2018 Diamondback Haanjo Trail

The Diamondback Haanjo Trail. I bought it in August 2018 anticipating a September trip on the C&O canal trail from Washington DC to Hancock, Maryland. The bicycle was perfectly fine for the ride. The trail, on the other hand, was inauspicious, muddy and infested with mosquitos. The bike lives on. It is in many ways my favorite ride for NYC cycling. It has been roughed up, bathed in rain and dirt and sustained many a curb to road nasty drop. The wider tires 700 x35 X’plor USH tires are forgiving with potholes and broken surfaces and I have never had a flat with them. I know I shouldn’t have typed that. I now believe disc brakes are required components for this big city. I most certainly would have saved myself several cuts, bruised ribs and a couple of scars if I had been sporting the disc brakes on previous bicycles of my past.  Mostly though, what I love about the 2018 aluminum red Haanjo Trail gravel bicycle with rear rack and unmentionable stock seat is that this unassuming, modest bicycle never gets a “nice bike” comment from the average NYC fancy road cyclist. That may sound like I have an inferiority sensibility, and perhaps I do, but it’s more complicated than that.  I bought the bicycle through one of those payroll company’s supplemental benefit plans that offered discounts on trips and spas and exotic plants and bicycles. Right before this purchase I read a good review of this model in the latest issue of Plug Ugly in the summer of 2018. Diamondback made BMX bicycles in 1970s. Years later, after mergers and acquisitions, on-line marketing and department store sales the brand continues on. Does its company name have some kind of corporate prosaic bicycle stigma attached? I could say I don’t care, but I imagine that I harbor some repressed umbrage of those with much higher end carbon fiber gravelly bikes from boutique brands like Horseradish Harry’s. I take pleasure with this particular bike though. That is what matters.  I even wrote a letter to Plug Ugly after I had ridden the first two hundred pleasing miles.
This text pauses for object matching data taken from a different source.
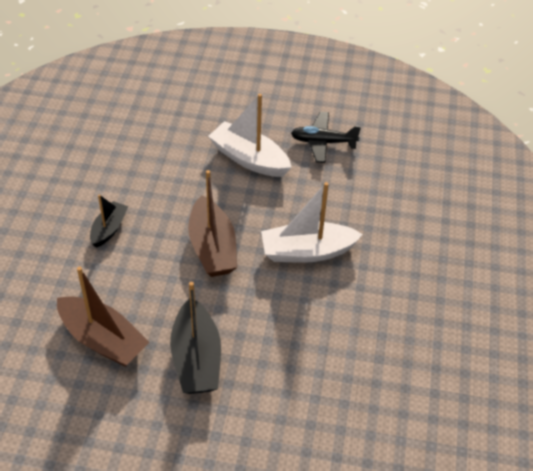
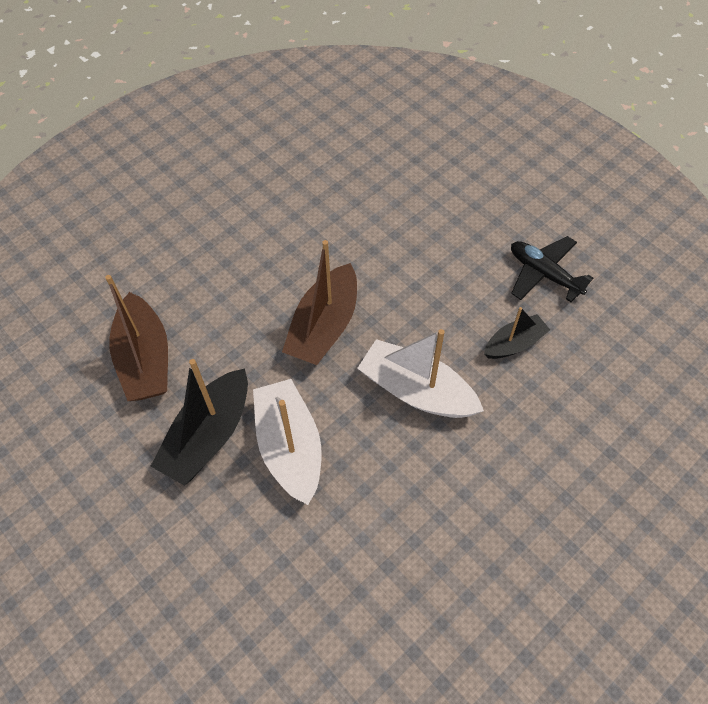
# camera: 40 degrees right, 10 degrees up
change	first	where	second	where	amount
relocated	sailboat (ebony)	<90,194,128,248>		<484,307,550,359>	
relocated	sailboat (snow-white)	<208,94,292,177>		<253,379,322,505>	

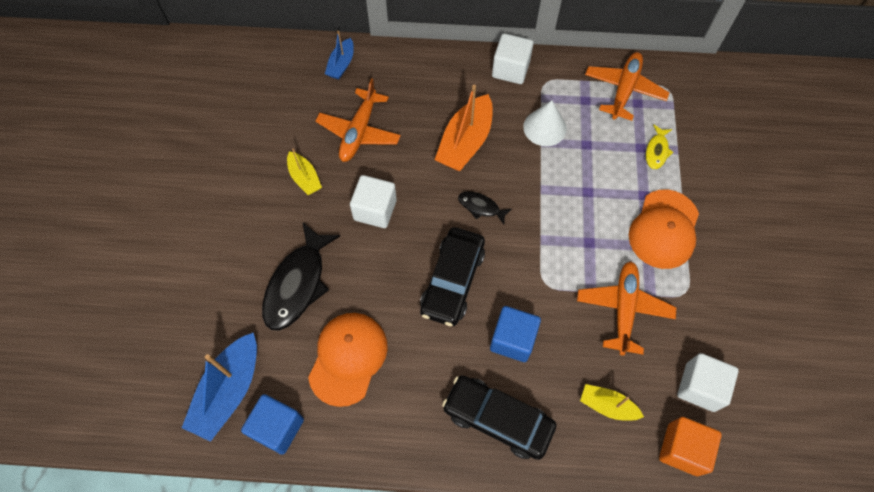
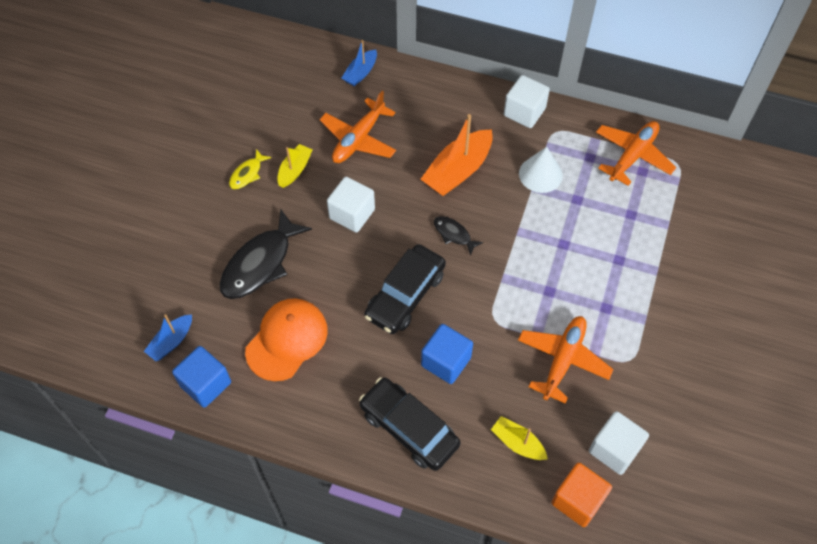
# camera: 15 degrees right, 5 degrees down
change	first	where	second	where	amount
size	sailboat (blue)	<182,332,257,442>		<144,314,192,361>	x0.57
spun	sailboat (golden)	<287,149,322,195>		<277,144,312,188>	135 degrees counterclockwise
missing	peaked cap (orange-coloured)	<629,190,699,269>			
relocated	fish figure (golden)	<646,124,673,169>		<229,149,271,189>	

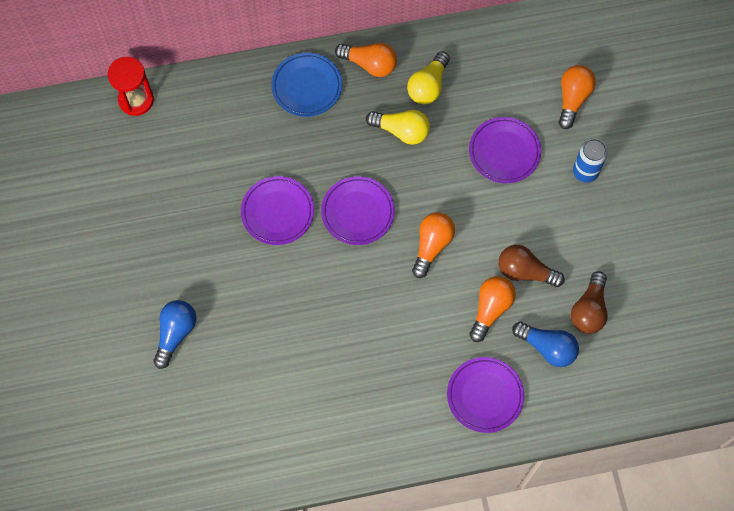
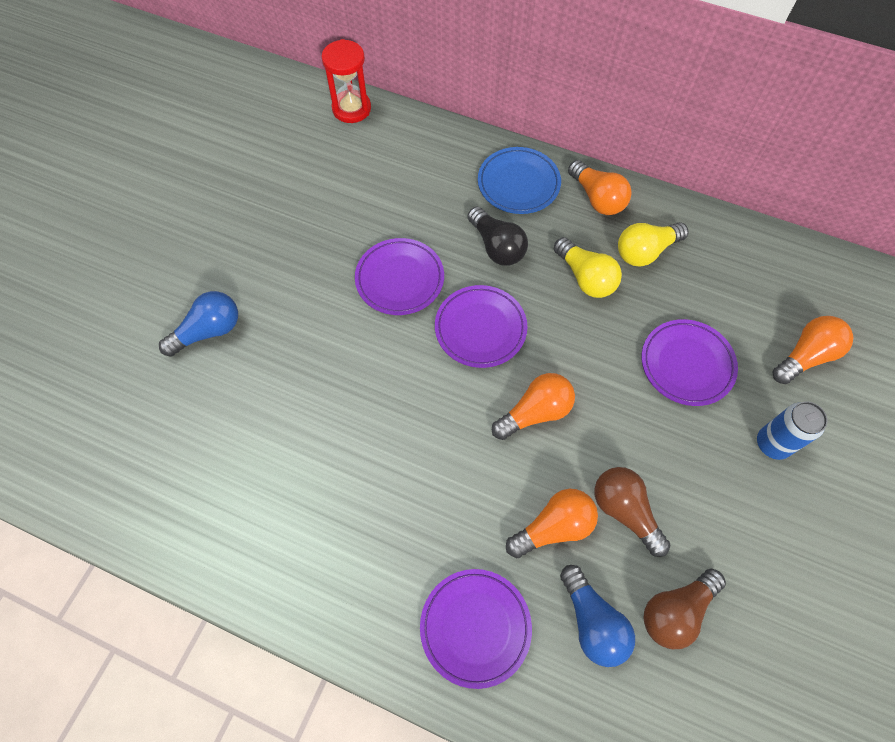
# camera: 35 degrees right, 5 degrees down
change	first	where	second	where	amount
appeared			bulb (ebony)	<467,207,528,266>	

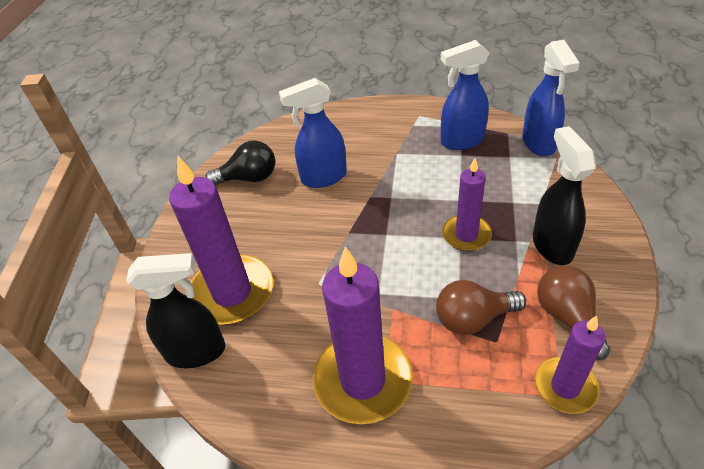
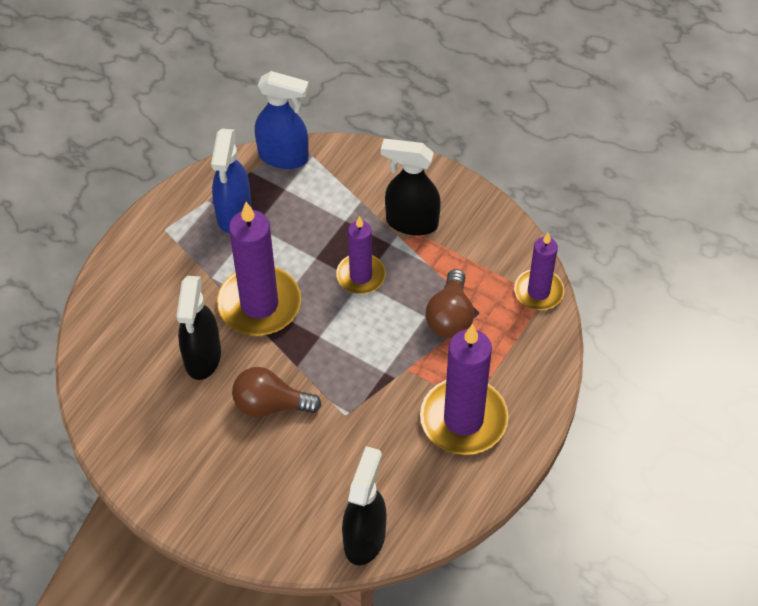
# camera: 70 degrees left, 10 degrees up
change	first	where	second	where	amount
relocated	candle (royal purple)	<169,156,273,325>		<217,202,301,336>	
missing	bulb (ebony)	<205,140,275,185>			
colour	spray bottle (blue)	<279,78,347,188>	spray bottle (ebony)	<176,276,221,380>	
relocated	bulb (dark brown)	<537,265,611,360>		<232,367,322,417>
The bicycle has 2760 miles on it now. That is not a lot for a bike that I have had since 2018, but there was a pandemic and loss of smell and motivation and I have nothing to prove. I commuted to Yonkers several times a month in 2019 and 2020 on the Haanjo. Its less than aggressive geometry prevented backache and fatigue. The fatter tires saved me on the rapidly deteriorating roadways of Inwood, Manhattan. 

There is something else too. I love bicycles in all of their glorious functional and non-functional attributes. And my Haanjo reminds me of all those places it has gone since 2018; the dirt trails of Connecticut, Maryland, New Hampshire and New York, the NYC trails of Shirley Chisholm park, the day long ride from Brooklyn to Danbury, Connecticut. If I had a barn for bicycles, I would never give up any of them. I am talking to you, my 1992 Wheeler mountain bike with no suspension that I converted to a single speed experiment. I miss you Mister Wheeler. I remember you so fondly on those wonderful bikes rides of my twenties where I collected Marlboro cigarettes packs for their bar codes on many a meandering hometown trip.  And I invoke you Sir Wheeler in my adulation of bicycle memory. I gave away the Wheeler. I moved on. He didn’t. He still lurks in the dusty corners of my head, insistent that I come back, apologize, see his worth and start again. 

One day Mr. Haanjo will have to make the same emotional adjustment. I will leave him behind. He dreads that day. He sees me as insouciant about our relationship, and that I will only miss him when he is gone. I know he is right, but for now I commend his steadfastness and dependability. And ride another day.